Beni yakalayan dinozor ağzında sallayıp karşısındakine fırlatıyor. Diğeri havada yakalayıp bir başkasına fırlatıyor. Eski Türk filmlerindeki iyi adamı kötü adamların vurup vurup birbirlerine göndermeleri gibi bir durum yaşıyorum. Birbirlerine atıp tutarken biri beceriksiz çıkıyor ve beni on metreden aşağı düşürüyor. Düşmemle uyanmam bir oluyor. Hemen pencereden dışarı bakıyor, dinozor arıyorum evin bahçesinde. Birkaç saniye içinde karabasanın etkisinden kurtuluyorum.
Şekerlemeden önce yumurta yememeye karar veriyorum.
Öğle yemeğinde ekmeği çok kaçırıp, üzerine de tatlı yedim. Tabi şekerimin çıkmaması için de insülin iğnemi yapıp yattım.
İğneden olsa gerek yastığa başımı koyar koymaz karabasan başladı. Bir kenar mahallede buldum kendimi. Tek katlı, ahırları olan, etrafa yığılmış tezekler olan bir yer. Kokudan, havlayan köpeklerden rahatsız oldum. Hemen kendimi bu bölgeden uzaklaştırmak için hızlı hızlı yürümeye başladım. Ne tarafa gitsem köy benzeri yerden bir türlü çıkamıyorum. Gittiğim her yönde yol bitiyor geri dönüyorum. İnsanlar esmer, asık suratlı ve düşmanca bakıyorlar. O yüzden onlarla muhatap olmadan dolaşıp duruyorum. Karabasan bu ya; yanıma sekiz on yaşlarında bir çocuk katıyor ki sıkıntım katlansın. Çocuğun benimle ilgisiyle ilgilenecek halde değilim. O da benimle dolanıp duruyor. Taksi, belediye otobüsü, dolmuş arıyorum yok. Yürüyoruz birlikte. Bir de çocuk çıktı başıma. Esmer çatık kaşlı insanlar sinsi sinsi bizi izliyor. Sonunda dayanamayıp birine: “belediye otobüs durağı nerede?” diye soruyorum, yanıt vermeden geçip gidiyor. Sanki beni dışlamışlar gibi. Dini, mezhebi, ırkı için dışlanan insanlar geliyor aklıma. Ne kadar zor bir durummuş. Hava da sıcak. Git git, gittiğin yol bir yere çıkmasın. On beş on altı yaşlarında açık kıyafetli bir çocuk dans ederek yanımız yaklaşıyor, biraz umutlanıyorum. O bize yardım edecek sanıyorum. Genç çocuk yanımdaki çocuğa yaklaştığında çocuk basıyor feryadı. Ne olduğunu anlamaya, çocuğu korumaya çalışırken uzattığım elime şırınga iğnesi batırıyor. O zaman çocuğa ne yaptığını anlayabiliyorum.
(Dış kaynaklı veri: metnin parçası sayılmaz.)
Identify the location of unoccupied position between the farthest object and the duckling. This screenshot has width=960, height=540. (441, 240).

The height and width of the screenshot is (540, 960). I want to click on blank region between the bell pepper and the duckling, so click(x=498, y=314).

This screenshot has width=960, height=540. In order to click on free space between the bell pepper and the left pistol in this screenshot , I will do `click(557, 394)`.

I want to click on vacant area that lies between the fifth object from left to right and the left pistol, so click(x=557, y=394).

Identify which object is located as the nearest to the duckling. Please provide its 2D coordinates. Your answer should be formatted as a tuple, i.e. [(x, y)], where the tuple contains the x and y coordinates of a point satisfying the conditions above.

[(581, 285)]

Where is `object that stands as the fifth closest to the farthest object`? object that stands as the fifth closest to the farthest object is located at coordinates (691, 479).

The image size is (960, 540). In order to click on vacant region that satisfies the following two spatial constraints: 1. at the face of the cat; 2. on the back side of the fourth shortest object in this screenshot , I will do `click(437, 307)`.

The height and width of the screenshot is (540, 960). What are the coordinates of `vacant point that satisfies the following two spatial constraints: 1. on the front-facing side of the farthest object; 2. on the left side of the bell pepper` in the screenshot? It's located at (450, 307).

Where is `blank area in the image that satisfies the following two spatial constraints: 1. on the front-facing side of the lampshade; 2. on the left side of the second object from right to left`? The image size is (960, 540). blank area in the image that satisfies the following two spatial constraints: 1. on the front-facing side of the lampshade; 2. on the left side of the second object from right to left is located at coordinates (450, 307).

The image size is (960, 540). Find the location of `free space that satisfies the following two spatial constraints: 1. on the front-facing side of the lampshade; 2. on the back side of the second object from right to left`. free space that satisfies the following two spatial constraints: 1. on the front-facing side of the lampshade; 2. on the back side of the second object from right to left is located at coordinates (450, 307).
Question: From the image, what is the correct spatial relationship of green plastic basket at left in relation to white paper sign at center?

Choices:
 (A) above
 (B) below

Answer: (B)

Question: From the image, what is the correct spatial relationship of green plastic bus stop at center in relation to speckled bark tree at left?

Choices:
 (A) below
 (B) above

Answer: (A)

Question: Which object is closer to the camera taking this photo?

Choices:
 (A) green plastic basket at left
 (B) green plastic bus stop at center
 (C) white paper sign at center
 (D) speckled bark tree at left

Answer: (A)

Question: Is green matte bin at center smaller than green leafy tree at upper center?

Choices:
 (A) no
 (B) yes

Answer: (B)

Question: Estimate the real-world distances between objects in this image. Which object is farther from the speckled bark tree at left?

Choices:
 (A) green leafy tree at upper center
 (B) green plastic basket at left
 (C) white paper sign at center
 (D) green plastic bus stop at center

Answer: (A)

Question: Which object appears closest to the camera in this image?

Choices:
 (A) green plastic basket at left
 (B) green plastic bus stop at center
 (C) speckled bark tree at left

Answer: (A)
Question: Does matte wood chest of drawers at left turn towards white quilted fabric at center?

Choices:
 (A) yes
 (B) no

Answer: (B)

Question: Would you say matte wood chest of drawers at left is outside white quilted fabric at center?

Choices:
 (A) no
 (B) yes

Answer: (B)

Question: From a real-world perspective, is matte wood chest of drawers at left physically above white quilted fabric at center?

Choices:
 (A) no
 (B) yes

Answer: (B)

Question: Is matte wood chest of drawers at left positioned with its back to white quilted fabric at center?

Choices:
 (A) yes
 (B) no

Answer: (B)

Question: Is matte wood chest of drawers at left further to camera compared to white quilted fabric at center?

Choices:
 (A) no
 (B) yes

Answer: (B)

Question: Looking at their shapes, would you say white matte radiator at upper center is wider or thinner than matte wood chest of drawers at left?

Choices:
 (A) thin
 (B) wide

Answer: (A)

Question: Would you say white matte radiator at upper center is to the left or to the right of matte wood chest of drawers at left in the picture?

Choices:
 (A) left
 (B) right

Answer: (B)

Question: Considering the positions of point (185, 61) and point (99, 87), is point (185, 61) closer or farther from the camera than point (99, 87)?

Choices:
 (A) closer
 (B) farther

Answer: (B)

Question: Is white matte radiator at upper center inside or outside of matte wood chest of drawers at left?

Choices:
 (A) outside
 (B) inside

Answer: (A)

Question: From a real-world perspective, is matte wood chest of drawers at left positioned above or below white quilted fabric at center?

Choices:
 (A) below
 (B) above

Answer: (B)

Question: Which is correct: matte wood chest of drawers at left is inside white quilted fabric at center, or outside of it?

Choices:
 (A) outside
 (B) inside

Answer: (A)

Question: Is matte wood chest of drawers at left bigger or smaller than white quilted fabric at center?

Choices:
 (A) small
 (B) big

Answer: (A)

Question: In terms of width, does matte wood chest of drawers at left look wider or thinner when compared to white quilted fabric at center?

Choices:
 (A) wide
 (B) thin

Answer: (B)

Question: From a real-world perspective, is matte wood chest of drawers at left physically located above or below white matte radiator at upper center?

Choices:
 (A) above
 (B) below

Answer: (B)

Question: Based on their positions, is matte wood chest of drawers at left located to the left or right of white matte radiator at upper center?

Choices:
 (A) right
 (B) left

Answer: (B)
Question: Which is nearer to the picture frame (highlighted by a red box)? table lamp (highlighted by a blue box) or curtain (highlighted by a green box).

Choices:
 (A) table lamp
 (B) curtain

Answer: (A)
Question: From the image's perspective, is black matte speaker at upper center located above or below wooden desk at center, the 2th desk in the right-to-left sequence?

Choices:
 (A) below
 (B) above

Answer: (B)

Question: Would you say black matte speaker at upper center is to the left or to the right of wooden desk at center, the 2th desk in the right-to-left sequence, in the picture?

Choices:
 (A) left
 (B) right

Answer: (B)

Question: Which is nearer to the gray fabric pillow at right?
İğneden sonra bana bir haller oluyor; dermansız kalıyorum. Çocuğu avutmaya çalışıyorum. Saçlarını okşayıp “bir şey olmaz, korkma” derken ellerinin gittikçe zayıfladığını görüyor endişeleniyorum. Çocuk gittikçe zayıflıyor. Kendimde neler olduğunu bilmeden; “Bir taksi yok mu? Ambülans yok mu? Çocuk ölüyor!” diye bağırıyorum. İnsanlar bize doğru bakıyor ama hiç umursamıyor. Sanki bizim ölmemizi bekliyorlar. İkimiz de birbirimize sarılıp dizlerimiz üzerine çöküyoruz. Çocuk gittikçe zayıfladı, küçüldü. Çok şiddetli acı içindeyim. Bir motor sesi duyuyor o yana bakıyorum. Bir at arabası geliyor. Önüne geçip durdurmaya çalışıyorum. Üzerindeki adam ata bir kamçı vurup yanımdan geçerken bir kamçı da yüzüme vuruyor, uyanıyorum. Uyanınca kamçıyı vuran adamın peşinden koşuyormuş gibi bacaklarımın hareket ettiğini görüyorum. Oturup bacaklarımı tutuyorum, hareketleri duruyor.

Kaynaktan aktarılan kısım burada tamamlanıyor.